Sunday, July 05, 2009

`Head in the sand'

Yesterday I met a guy called Scott.
From what I can tell he'd be in his early 20s and he seems just like anyone else.
I met Scott at a seminar about IBD.
What struck me about him is, just as I said, he appears your average inner-wester, he seems happy.
He also has IBD, not the same as me but not entirely different.
He was there because, in his words, he has his `head in the sand' about it and thought it was a good idea to hear a few experts speak on the topic.
I was there for somewhat similar reasons although I can't get away with saying I've been ignorant because that is far from the truth.

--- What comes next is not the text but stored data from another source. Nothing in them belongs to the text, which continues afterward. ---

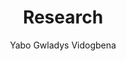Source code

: ---
 title: "Research"
 description: "Yabo Gwladys Vidogbena is a Ph.D. candidate in Economics at the University of Houston, specializing in development economics and education. Yabo Gwladys Vidogbena is on the job market 2024-2025"
 author: "Yabo Gwladys Vidogbena"
 keywords: ["Yabo Gwladys Vidogbena", "Economics", "Development Economics", "University of Houston"]
 overwrite: true
---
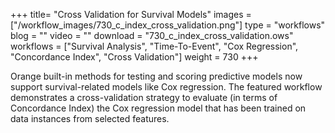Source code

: +++
title= "Cross Validation for Survival Models"
images =  ["/workflow_images/730_c_index_cross_validation.png"]
type = "workflows"
blog =  ""
video = ""
download = "730_c_index_cross_validation.ows"
workflows = ["Survival Analysis", "Time-To-Event", "Cox Regression", "Concordance Index", "Cross Validation"]
weight = 730
+++

Orange built-in methods for testing and scoring predictive models now support survival-related models like Cox regression. The featured workflow demonstrates a cross-validation strategy to evaluate (in terms of Concordance Index) the Cox regression model that has been trained on data instances from selected features.
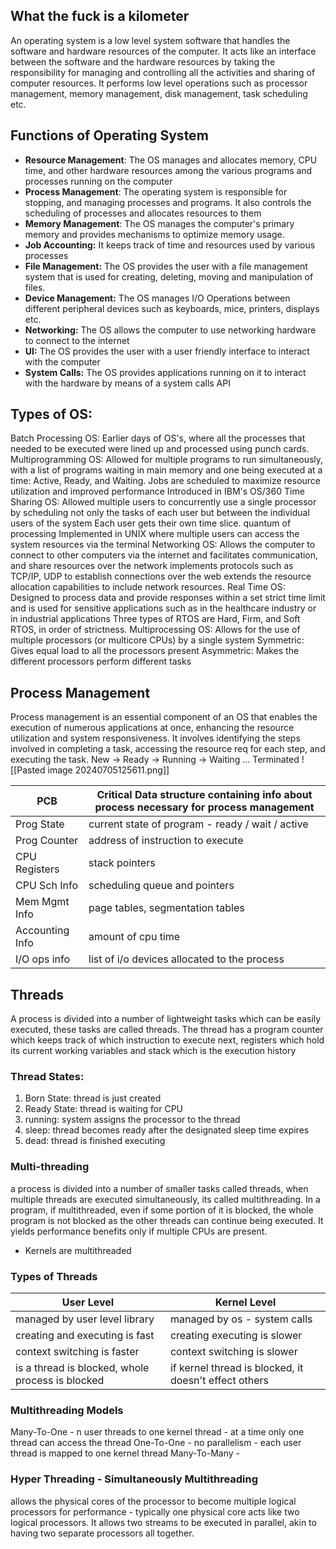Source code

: ## What the fuck is a kilometer
An operating system is a low level system software that handles the software and hardware resources of the computer. It acts like an interface between the software and the hardware resources by taking the responsibility for managing and controlling all the activities and sharing of computer resources. It performs low level operations such as processor management, memory management, disk management, task scheduling etc.

## Functions of Operating System
- **Resource Management**: The OS manages and allocates memory, CPU time, and other hardware resources among the various programs and processes running on the computer
- **Process Management**: The operating system is responsible for stopping, and managing processes and programs. It also controls the scheduling of processes and allocates resources to them
- **Memory Management**: The OS manages the computer's primary memory and provides mechanisms to optimize memory usage.
- **Job Accounting:** It keeps track of time and resources used by various processes
- **File Management:** The OS provides the user with a file management system that is used for creating, deleting, moving and manipulation of files.
- **Device Management:** The OS manages I/O Operations between different peripheral devices such as keyboards, mice, printers, displays etc.
- **Networking:** The OS allows the computer to use networking hardware to connect to the internet
- **UI:** The OS provides the user with a user friendly interface to interact with the computer
- **System Calls:** The OS provides applications running on it to interact with the hardware by means of a system calls API

## Types of OS:
Batch Processing OS: 
	Earlier days of OS's, where all the processes that needed to be executed were lined up and processed using punch cards.
Multiprogramming OS:
	Allowed for multiple programs to run simultaneously, with a list of programs waiting in main memory and one being executed at a time: Active, Ready, and Waiting.
	Jobs are scheduled to maximize resource utilization and improved performance
	Introduced in IBM's OS/360
Time Sharing OS:
	Allowed multiple users to concurrently use a single processor by scheduling not only the tasks of each user but between the individual users of the system
	Each user gets their own time slice. quantum of processing
	Implemented in UNIX where multiple users can access the system resources via the terminal
Networking OS:
	Allows the computer to connect to other computers via the internet and facilitates communication, and share resources over the network
	implements protocols such as TCP/IP, UDP to establish connections over the web
	extends the resource allocation capabilities to include network resources.
Real Time OS:
	Designed to process data and provide responses within a set strict time limit and is used for sensitive applications such as in the healthcare industry or in industrial applications
	Three types of RTOS are Hard, Firm, and Soft RTOS, in order of strictness.
Multiprocessing OS:
	Allows for the use of multiple processors (or multicore CPUs) by a single system
		Symmetric:
			Gives equal load to all the processors present
		Asymmetric:
			Makes the different processors perform different tasks

## Process Management
Process management is an essential component of an OS that enables the execution of numerous applications at once, enhancing the resource utilization and system responsiveness. It involves identifying the steps involved in completing a task, accessing the resource req for each step, and executing the task.
New -> Ready -> Running -> Waiting ... Terminated
![[Pasted image 20240705125611.png]]

| PCB             | Critical Data structure containing info about process necessary for process management |
| --------------- | -------------------------------------------------------------------------------------- |
| Prog State      | current state of program - ready / wait / active                                       |
| Prog Counter    | address of instruction to execute                                                      |
| CPU Registers   | stack pointers                                                                         |
| CPU Sch Info    | scheduling queue and pointers                                                          |
| Mem Mgmt Info   | page tables, segmentation tables                                                       |
| Accounting Info | amount of cpu time                                                                     |
| I/O ops info    | list of i/o devices allocated to the process                                           |
## Threads
A process is divided into a number of lightweight tasks which can be easily executed, these tasks are called threads. The thread has a program counter which keeps track of which instruction to execute next, registers which hold its current working variables and stack which is the execution history

### Thread States:
1. Born State: thread is just created
2. Ready State: thread is waiting for CPU
3. running: system assigns the processor to the thread
4. sleep: thread becomes ready after the designated sleep time expires
5. dead: thread is finished executing 

### Multi-threading
a process is divided into a number of smaller tasks called threads, when multiple threads are executed simultaneously, its called multithreading.
In a program, if multithreaded, even if some portion of it is blocked, the whole program is not blocked as the other threads can continue being executed. It yields performance benefits only if multiple CPUs are present.
- Kernels are multithreaded
### Types of Threads
| User Level                                       | Kernel Level                                          |
| ------------------------------------------------ | ----------------------------------------------------- |
| managed by user level library                    | managed by os - system calls                          |
| creating and executing is fast                   | creating executing is slower                          |
| context switching is faster                      | context switching is slower                           |
| is a thread is blocked, whole process is blocked | if kernel thread is blocked, it doesn't effect others |
### Multithreading Models
Many-To-One - n user threads to one kernel thread - at a time only one thread can access the thread
One-To-One - no parallelism - each user thread is mapped to one kernel thread
Many-To-Many - 

### Hyper Threading - Simultaneously Multithreading
allows the physical cores of the processor to become multiple logical processors for performance - typically one physical core acts like two logical processors. It allows two streams to be executed in parallel, akin to having two separate processors all together. 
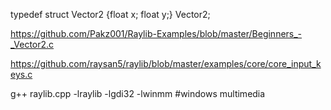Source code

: typedef struct Vector2 {float x; float y;} Vector2;  
  
https://github.com/Pakz001/Raylib-Examples/blob/master/Beginners_-_Vector2.c  
  
https://github.com/raysan5/raylib/blob/master/examples/core/core_input_keys.c  
  
g++ raylib.cpp -lraylib -lgdi32 -lwinmm #windows multimedia

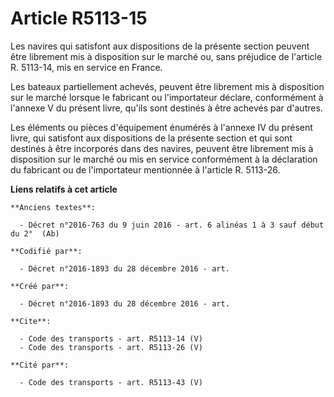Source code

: # Article R5113-15

Les navires qui satisfont aux dispositions de la présente section peuvent être librement mis à disposition sur le marché ou,
sans préjudice de l'article R. 5113-14, mis en service en France. 

Les bateaux partiellement achevés, peuvent être librement mis à disposition sur le marché lorsque le fabricant ou
l'importateur déclare, conformément à l'annexe V du présent livre, qu'ils sont destinés à être achevés par d'autres. 

Les éléments ou pièces d'équipement énumérés à l'annexe IV du présent livre, qui satisfont aux dispositions de la présente
section et qui sont destinés à être incorporés dans des navires, peuvent être librement mis à disposition sur le marché ou
mis en service conformément à la déclaration du fabricant ou de l'importateur mentionnée à l'article R. 5113-26.

**Liens relatifs à cet article**

	**Anciens textes**:

	  - Décret n°2016-763 du 9 juin 2016 - art. 6 alinéas 1 à 3 sauf début du 2°  (Ab)

	**Codifié par**:

	  - Décret n°2016-1893 du 28 décembre 2016 - art.

	**Créé par**:

	  - Décret n°2016-1893 du 28 décembre 2016 - art.

	**Cite**:

	  - Code des transports - art. R5113-14 (V)
	  - Code des transports - art. R5113-26 (V)

	**Cité par**:

	  - Code des transports - art. R5113-43 (V)
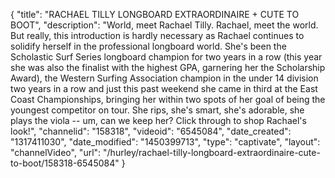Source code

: {
    "title": "RACHAEL TILLY LONGBOARD EXTRAORDINAIRE + CUTE TO BOOT",
    "description": "World, meet Rachael Tilly. Rachael, meet the world. But really, this introduction is hardly necessary as Rachael continues to solidify herself in the professional longboard world. She's been the Scholastic Surf Series longboard champion for two years in a row (this year she was also the finalist with the highest GPA, garnering her the Scholarship Award), the Western Surfing Association champion in the under 14 division two years in a row and just this past weekend she came in third at the East Coast Championships, bringing her within two spots of her goal of being the youngest competitor on tour. She rips, she's smart, she's adorable, she plays the viola -- um, can we keep her? Click through to shop Rachael's look!",
    "channelid": "158318",
    "videoid": "6545084",
    "date_created": "1317411030",
    "date_modified": "1450399713",
    "type": "captivate",
    "layout": "channelVideo",
    "url": "\/hurley\/rachael-tilly-longboard-extraordinaire-cute-to-boot\/158318-6545084"
}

If anything I'm a little too informed.
We had a bit of a chat and during it I think something clicked for me.
Here's a young guy who, despite admitting to his ignorance about his condition, has been living life as best he can.
It occurred to me that I hadn't been and today I felt pretty good about myself. All the negative emotions are really not helpful and when they are around things seem to spiral out of control.
I'm not saying I am going to stick my head into the sand and ignore everything but at the same time there is merit in doing it occasionally, in a way.
Before I left I gave Scott a business card (I can't believe I actually had one on me because there have been many times when one would have come in handy and I was out of them) in case he wanted to get in contact. I don't expect him to though (and said that).
The good thing is I learned something by meeting Scott, and I wouldn't have if I didn't go along.